Wingspan: 70--120mm. Very like Laothoe populi populi, but with no violet tint to the grey pigmentation, which is itself paler and faintly pinkish orange. Many have a reddish tone (f. vera Staudinger) -- easily produced by subjecting developing pupae to heat, or grey replacing the pinkish tint. The eyes are olive-green -- in Laothoe populi populi they are usually dark brown. In the genitalia of most males, the lobes of the sacculus are of equal length but more slender than those in Laothoe populi populi, especially the upper one; the aedeagus has fewer and thinner cornuti. The uncus is obviously broader and the gnathos longer than in Laothoe populi populi.
As in Laothoe austauti. However, many copulating pairs separate before morning, with the female laying some ova that same night.
Trivoltine; April/May, June/July and September. (When kept together under identical conditions, pupae of this species hatch noticeably later than those of Laothoe populi populi.)
OVUM: Pale green, almost sperical and large for the size of moth. As in Laothoe populi populi, but proportionately larger.

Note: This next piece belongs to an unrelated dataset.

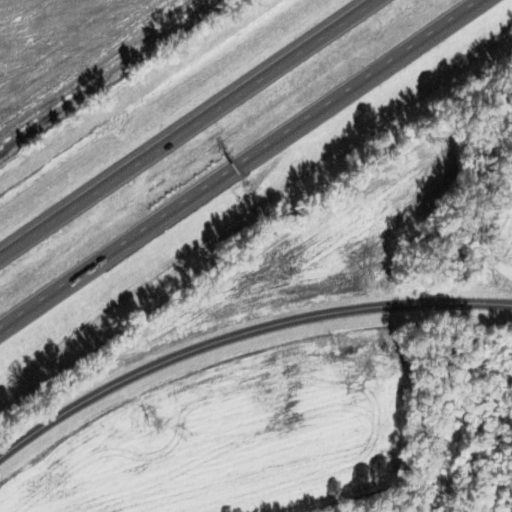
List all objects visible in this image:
road: (192, 134)
road: (246, 169)
road: (241, 332)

LARVA: Very similar to that of Laothoe austauti in all its stages. The caudal horn is noticeably longer, more curved and stouter than in larvae of Laothoe populi populi from western Europe, but never orange as in Laothoe austauti. The forehead may be pale blue in a few individuals.
Found from April until October.
Hostplants. Populus and Salix spp.
PUPA: Matt black or dark brown, rough (not glossy), unlike that of Smerinthus. Cremaster short, dorso-ventrally flattened, broad at base and terminating in a sharp point.

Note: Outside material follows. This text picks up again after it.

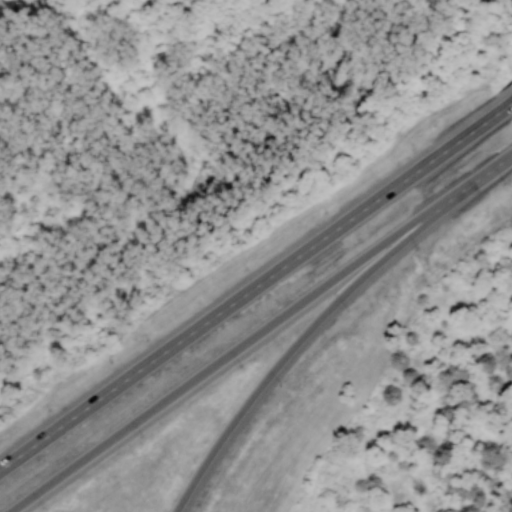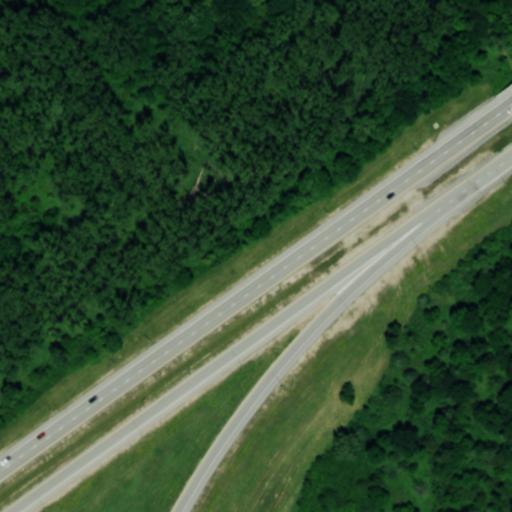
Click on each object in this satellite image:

The Republic of Georgia (Didmanidze, Petrov & Zolotuhin, 2013), Armenia (Dubatolov, ; Didmanidze, Petrov & Zolotuhin, 2013; Wąsala & Zamorski, 2015; Zolotuhin, 2018), Azerbaijan (Didmanidze, Petrov & Zolotuhin, 2013; Zolotuhin, 2018; Snegovaya & Petrov, 2021), Dagestan, Russia (Ustjuzhanin et al., 2022), eastern Turkey (De Freina, 2012; Akin, 2012; Kemal & Koçak, 2016; Kemal, Kizildag & Koçak, 2018; Kemal & Koçak, 2018; Koçak & Kemal, 2018; Kemal, Koçak & Uçak, 2018; Seven, 2020), north-east Iraq (Wiltshire, 1957; Kemal & Koçak, 2018c), the mountainous Iranian plateau (Brandt, 1938; Ghassemi, Alemansoor & Alehossein, 2009; Lehmann & Zahiri, 2011; Didmanidze, Petrov & Zolotuhin, 2013), and western Turkmenistan (Danov & Pereladov, 1985).
Extra-limital range. None.
One, namely Laothoe populeti caucao, which has only been reliably confirmed from Tbilisi, the capital of the Republic of Georgia.